In The Lorax, Dr. Seuss’s classic children’s conservation parable, after an entrepreneur comes to town and chops down all the tufty truffula trees to make onesies, he gets fully reamed out by the Lorax, a creature who “speaks for the trees.” Cutting down the trees has a spiral of bad effects on the fantasy environment—including giving the frolicking animals called Bar-ba-loots a disease called the crummies.
In fact, a lot of real life’s crummies are linked to the state of the environment. By one estimate, 24 percent of the global burden of disease can be attributed to environmental risk factors. For some specific diseases, that number is even higher—diarrhea owes 94 percent of its existence to the environment, lower respiratory infections owe 41 percent, and malaria, 42 percent.
If the existing environment has such a big impact, would it be possible to cultivate surroundings that would prevent some of these diseases? This is the question asked by a new study in Proceedings of the National Academy of Sciences, which looked at conservation efforts in the Brazilian Amazon rainforest, specifically in the context of those three conditions—diarrhea, acute respiratory infections, and malaria.
“The Brazilian Amazon is an appropriate setting to explore the health impacts of ecosystem changes because it has undergone both rapid land-use change, including conversion of nearly a fifth of the original forest cover to other land uses, and significant conservation efforts, including establishment of [protected areas] covering 44 percent of the region,” the study reads.
The researchers found that land-use policies are linked to noticeable health outcomes. The building of roads is associated with lowered acute respiratory infections and diarrhea—likely because of the access to healthcare they provide—but increases in malaria. Deforestation leaves more places for mosquitoes to breed, which could explain why roads are linked to more malaria.
When it came to protected areas, the study found that the type mattered. Strict protected areas like national parks were associated with reductions in all three conditions, “probably because … they effectively discourage interaction between forest and susceptible people,” the researchers write. “Sustainable-use” protected areas, which allow people to live there and sustainably harvest natural resources, “may increase malaria” because people who live and work there are more exposed to mosquitoes.
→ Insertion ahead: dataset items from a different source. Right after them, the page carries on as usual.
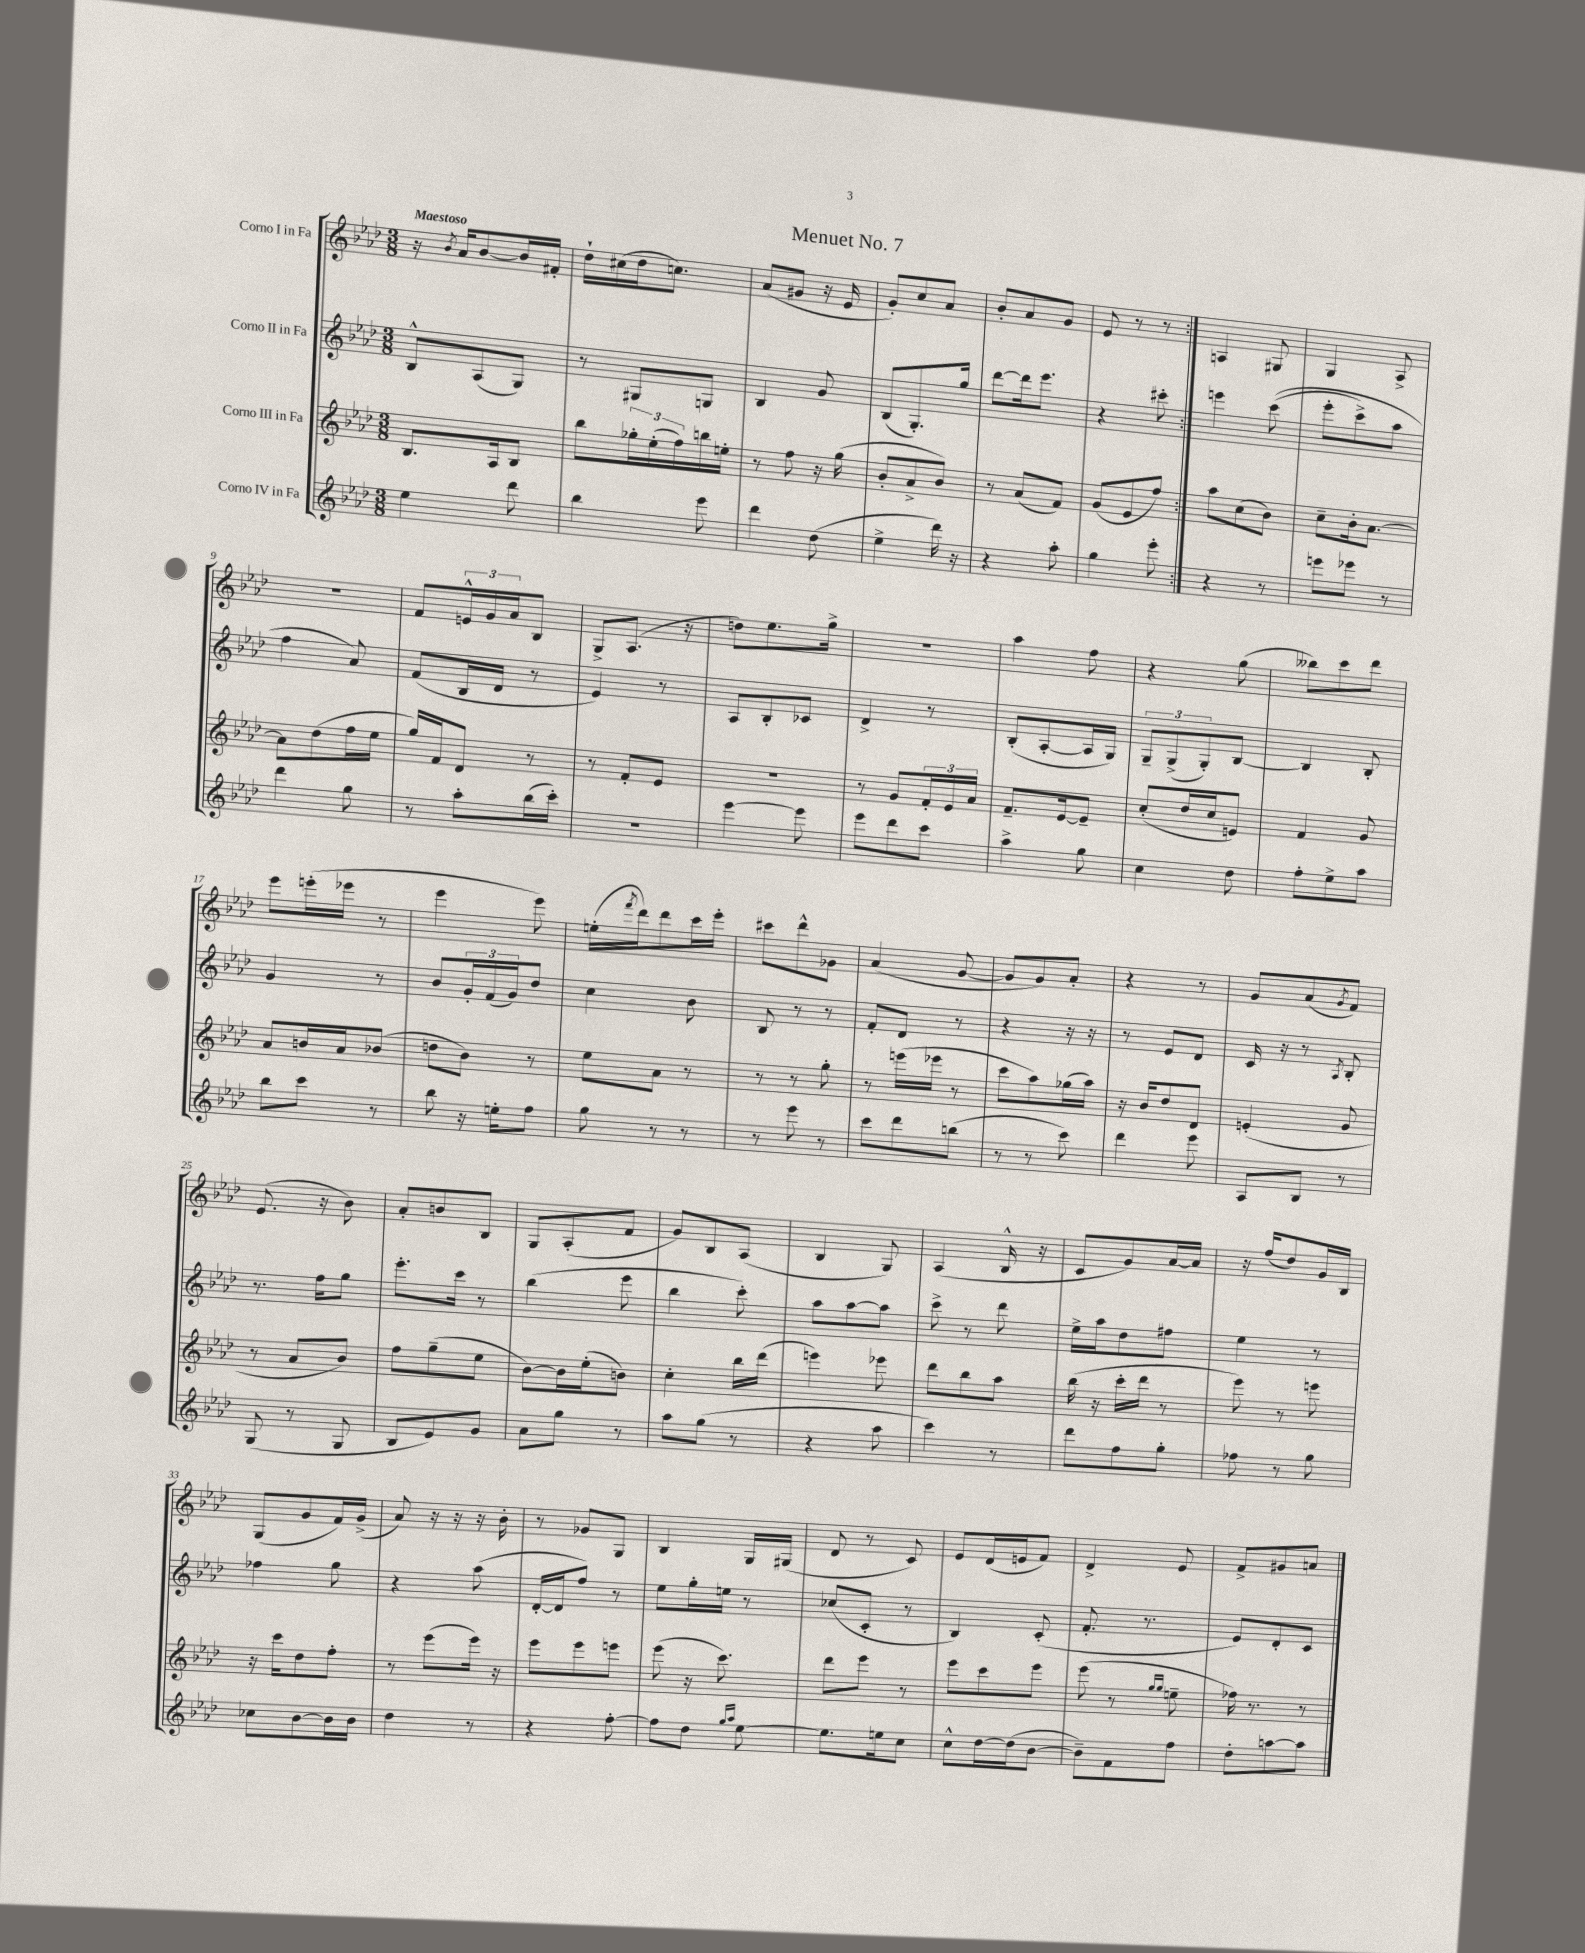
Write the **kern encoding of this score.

**kern	**kern	**kern	**kern
*staff4	*staff3	*staff2	*staff1
*clefG2	*clefG2	*clefG2	*clefG2
*k[b-e-a-d-]	*k[b-e-a-d-]	*k[b-e-a-d-]	*k[b-e-a-d-]
*M3/8	*M3/8	*M3/8	*M3/8
4ee-\	8.B-/L	8B-^^/L	16r
.	.	.	8qb-/
.	.	.	16a-/LK
.	.	(8A-/	[8b-/
.	16A-/k	.	.
8ddd-\	8B-/J	8G/J)	16b-/]L
.	.	.	16f#'/JJ
=	=	=	=
4bb-\	8bb-\L	8r	16dd-`\LL
.	.	.	(16cc#\
.	24gg-'\L	8G#/L	16dd-\J
.	(24ee-'\	.	.
.	.	.	8.cc\J)
.	24ff\)	.	.
8eee-\	16bb\	8G/J	.
.	16ee'\JJ	.	.
=	=	=	=
4ddd-\	8r	4B-/	(8a-/L
.	8ff\	.	8g#/J
(8dd-\	16r	8g/	16r
.	(16gg\	.	16e-/
=	=	=	=
4ee-^\	8b-'/L	(8B-/L	8g'/L)
.	8a-^/	8.G'/)	8cc/
16ddd-\)	8b-/J)	.	8a-/J
16r	.	16gg/Jk	.
=	=	=	=
4r	8r	[8ddd-\L	8b-'/L
.	(8a-/L	16ddd-\]k	8a-/
.	.	8.eee-\J	.
8aa-'\	8f/J)	.	8g/J
=	=	=	=
4gg\	(8g/L	4r	8e-/
.	8e-/	.	8r
8eee-'\	8ff/J)	8ccc#'\	8r
=:|!	=:|!	=:|!	=:|!
4r	8aa-\L	4eee\	4A/
.	(8cc\	.	.
8r	8b-\J)	&((8ccc\	8G#/
=	=	=	=
8eee\L	8cc~\L	8eee-'\L	4G/
8eee-\J	16b-'\k	8ccc^\)	.
.	[8.a-\J	.	.
8r	.	8aa-\J	8A-^/
=	=	=	=
4ddd-\	8a-\]L	4ff\	4.r
.	(8dd-\	.	.
8gg\	16ff\L	8a-/&)	.
.	16ee-\JJ	.	.
=	=	=	=
8r	16gg/LL)	(8f/L	8f/L
.	16f/J	.	.
8aa-'\L	8d-/J	16B-/L	24e^^/L
.	.	.	24g/
.	.	16d-/JJ	.
.	.	.	24a-/J
(16bb-\L	8r	8r	8B-/J
16ccc'\JJ)	.	.	.
=	=	=	=
4.r	8r	4e-/)	8G^/L
.	8f'/L	.	(8.A-/J
.	8e-/J	8r	.
.	.	.	16r
=	=	=	=
[4eee-\	4.r	8A-/L	8dd\L)
.	.	8B-'/	8.ee-\
8eee-\]	.	8c-/J	.
.	.	.	16gg^\Jk
=	=	=	=
8eee-\L	8r	4d-^/	4.r
8ddd-\	8g/L	.	.
8ccc\J	24f'/L	8r	.
.	24e-/	.	.
.	24a-/JJ	.	.
=	=	=	=
4aa-^\	8.f~/L	(8B-'/L	4aa-\
.	.	[8A-'/	.
.	[16e-/k	.	.
8gg\	8e-~/]J	16A-/]L	8ff\
.	.	16G/JJ)	.
=	=	=	=
4cc\	(8cc'/L	12G~/L	4r
.	.	(12G^/	.
.	16dd-/L	.	.
.	.	12G'/)	.
.	16cc/J	.	.
8dd-\	8e/J)	[8B-/J	(8gg\
=	=	=	=
8ff'\L	4f/	4B-/]	8bb--\L)
8ee-^\	.	.	8ccc\
8aa-\J	8g/	8B-'/	8ddd-\J
=	=	=	=
8bb-\L	8a-/L	4g/	8eee-\L
8ccc\J	16b/L	.	(16eee'\L
.	16a-/J	.	16eee-\JJ
8r	(8b-/J	8r	8r
=	=	=	=
8bb-\	8dd\L	8b-/L	4eee-\
16r	8b-\J)	24g'/L	.
.	.	(24f/	.
16ee'\LK	.	.	.
.	.	24g/J)	.
8ff\J	8r	8dd-/J	8eee-\)
=	=	=	=
8gg\	8ee-\L	4cc\	(16ee'\LL
.	.	.	8qfff/
.	.	.	16ddd-\J)
8r	8a-\J	.	8ddd-\
8r	8r	8b-\	16ccc\L
.	.	.	16eee-'\JJ
=	=	=	=
8r	8r	8B-/	8ccc#\L
8eee-\	8r	8r	8ddd-^^\
8r	8gg'\	8r	8g-\J
=	=	=	=
8ccc\L	8r	8f'/L	(4a-/
8ddd-\	(16eee\LL	8d-/J	.
.	16eee-\JJ	.	.
(8bb\J	8r	8r	[8g/
=	=	=	=
8r	8ccc\L	4r	8g/]L
8r	8aa-\)	.	8g/)
8ccc\)	(16gg-\L	16r	8a-'/J
.	16aa-\JJ)	16r	.
=	=	=	=
4ddd-\	16r	8r	4r
.	16b-/LK	.	.
.	8dd-/	8e-/L	.
8eee-\	8d-/J	8d-/J	8r
=	=	=	=
8A-/L	(4e'/	16c/	8g/L
.	.	16r	.
8B-/J	.	8r	(8a-/
.	.	8qA-/	8qg/
8r	8g/	8B-'/	8f/J)
=	=	=	=
(8G/	8r	8.r	(8.e-/
8r	8a-/L	.	.
.	.	16ff\LK	16r
8G/	8b-/J)	8gg\J	8b-\)
=	=	=	=
8B-/L	8ff\L	8.eee-'\L	8a-'/L
8e-/)	(8gg~\	.	8b/
.	.	16ccc\Jk	.
8g/J	8ee-\J	8r	8B-/J
=	=	=	=
8a-\L	[8b-\L)	(4bb-\	8G/L
8gg\J	16b-\]L	.	(8A-'/
.	(16ee-'\J	.	.
8r	8b\J)	8eee-\	8f/J
=	=	=	=
8aa-\L	4cc'\	4bb-\	8g/L)
(8gg\J	.	.	8B-/
8r	16bb-\LL	8ccc'\)	(8A-/J
.	(16ddd-\JJ	.	.
=	=	=	=
4r	4eee\)	8aa-\L	4B-/
.	.	[8aa-\	.
8aa-\	8eee-\	8aa-\]J	8G/)
=	=	=	=
4ccc\)	8ddd-\L	8ccc^\	(4A-/
.	8bb-\	8r	.
8r	8aa-\J	8ddd-\	16B-^^/
.	.	.	16r
=	=	=	=
8ddd-\L	(16bb-\	16ee-^\LL	8c/L
.	16r	16aa-\J	.
8ff\	16ccc'\LL	8dd-\	8g/)
.	16ddd-\JJ	.	.
8gg'\J	8r	8ff#\J	[16a-/L
.	.	.	16a-/]JJ
=	=	=	=
8ff-\	8eee-\)	4ee-\	16r
.	.	.	(16ff/LK
8r	8r	.	8dd-/)
8gg\	8eee\	8r	16g/L
.	.	.	16B-/JJ
=	=	=	=
8cc-\L	16r	4ff-\	(8G/L
.	16ccc\LK	.	.
[8b-\	8dd-\	.	8g/
16b-\]L	8ff'\J	8gg\	16f/L)
16b-\JJ	.	.	(16g^/JJ
=	=	=	=
4dd-\	8r	4r	8a-/)
.	(8eee-\L	.	16r
.	.	.	16r
8r	16eee-\Jk)	(8aa-\	16r
.	16r	.	16b-'\
=	=	=	=
4r	8eee-\L	[16d-'/LL	8r
.	.	16d-/]J	.
.	8eee-\	8ff/J)	8g-/L
[8ff'\	8eee\J	8r	8G/J
=	=	=	=
8ff\]L	(8eee-\	8ee-\L	4B-/
8dd-\J	16r	16gg'\L	.
.	8.ccc\)	16ee\JJ	.
16qqgg/LL	.	.	.
16qqaa-/JJ	.	.	.
[8ee-\	.	8r	16G/LL
.	.	.	(16G#/JJ
=	=	=	=
8.ee-\]L	8ddd-\L	(8cc-/L	8d-/
.	8eee-\J	8c'/J	8r
16ee\k	.	.	.
8cc\J	8r	8r	8c/)
=	=	=	=
8cc^^\L	8eee-\L	4B-/)	8e-/L
[16dd-\L	8ccc\	.	(16d-/L
(16dd-\]J	.	.	16e/J
[8b-\J	8eee-\J	(8c'/	8f/J)
=	=	=	=
8b-~\]L)	(8eee-\	8.f'/	4d-^/
8f\	8r	.	.
.	.	8.r	.
.	16qqgg/LL	.	.
.	16qqgg/JJ	.	.
8ff\J	8ee~\	.	8e-/
=	=	=	=
8dd-'\L	16ff-\)	8e-/L)	8f^/L
.	8.r	.	.
[8aa\	.	8d-'/	8g#/
8aa\]J	8r	8c/J	8a/J
==	==	==	==
*-	*-	*-	*-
Other research has shown the health benefits of nature. Trees removed 17 tonnes of pollution from the air in 2010, saving 850 lives, as my colleague James Hamblin wrote. And living close to nature has been shown to reduce stress and boost memory. But this study moves the science forward by showing a fairly direct link between conservation efforts and better health. What’s good for the trees is often good for people as well. The Lorax would be pleased.